### EXERCISE INSTRUCTIONS
Each line from the one containing "## Aggregations" to the end of the entries below must be restated exactly, and no other line should appear.

[[ DATA TO USE open ]]

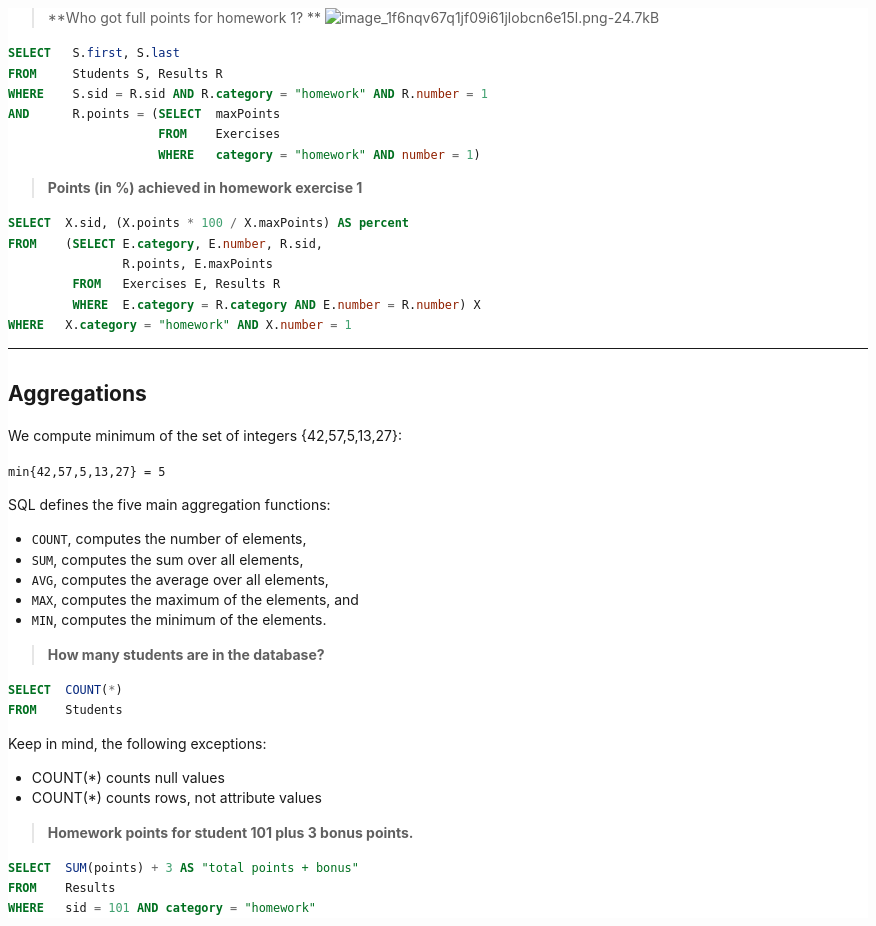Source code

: > **Who got full points for homework 1? ** 
![image_1f6nqv67q1jf09i61jlobcn6e15l.png-24.7kB](http://yunabell-image-repository.oss-cn-shanghai.aliyuncs.com/img/image_1f6nqv67q1jf09i61jlobcn6e15l.png)  

```SQL
SELECT   S.first, S.last
FROM     Students S, Results R
WHERE    S.sid = R.sid AND R.category = "homework" AND R.number = 1
AND      R.points = (SELECT  maxPoints
                     FROM    Exercises
                     WHERE   category = "homework" AND number = 1)
```

> **Points (in %) achieved in homework exercise 1**

```SQL
SELECT  X.sid, (X.points * 100 / X.maxPoints) AS percent
FROM    (SELECT E.category, E.number, R.sid,
                R.points, E.maxPoints
         FROM   Exercises E, Results R
         WHERE  E.category = R.category AND E.number = R.number) X
WHERE   X.category = "homework" AND X.number = 1
```

----------

## Aggregations

We compute minimum of the set of integers {42,57,5,13,27}:

    min{42,57,5,13,27} = 5

SQL defines the five main aggregation functions:

- `COUNT`, computes the number of elements,
- `SUM`, computes the sum over all elements,
- `AVG`, computes the average over all elements,
- `MAX`, computes the maximum of the elements, and
- `MIN`, computes the minimum of the elements.

> **How many students are in the database?**
```SQL
SELECT  COUNT(*)
FROM    Students
```

Keep in mind, the following exceptions:

- COUNT(*) counts null values
- COUNT(*) counts rows, not attribute values

>**Homework points for student 101 plus 3 bonus points.**

```SQL
SELECT  SUM(points) + 3 AS "total points + bonus"
FROM    Results
WHERE   sid = 101 AND category = "homework"
```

[[ DATA TO USE closed ]]

### TASK OUTPUT
## Aggregations

We compute minimum of the set of integers {42,57,5,13,27}:

    min{42,57,5,13,27} = 5

SQL defines the five main aggregation functions:

- `COUNT`, computes the number of elements,
- `SUM`, computes the sum over all elements,
- `AVG`, computes the average over all elements,
- `MAX`, computes the maximum of the elements, and
- `MIN`, computes the minimum of the elements.

> **How many students are in the database?**
```SQL
SELECT  COUNT(*)
FROM    Students
```

Keep in mind, the following exceptions:

- COUNT(*) counts null values
- COUNT(*) counts rows, not attribute values

>**Homework points for student 101 plus 3 bonus points.**

```SQL
SELECT  SUM(points) + 3 AS "total points + bonus"
FROM    Results
WHERE   sid = 101 AND category = "homework"
```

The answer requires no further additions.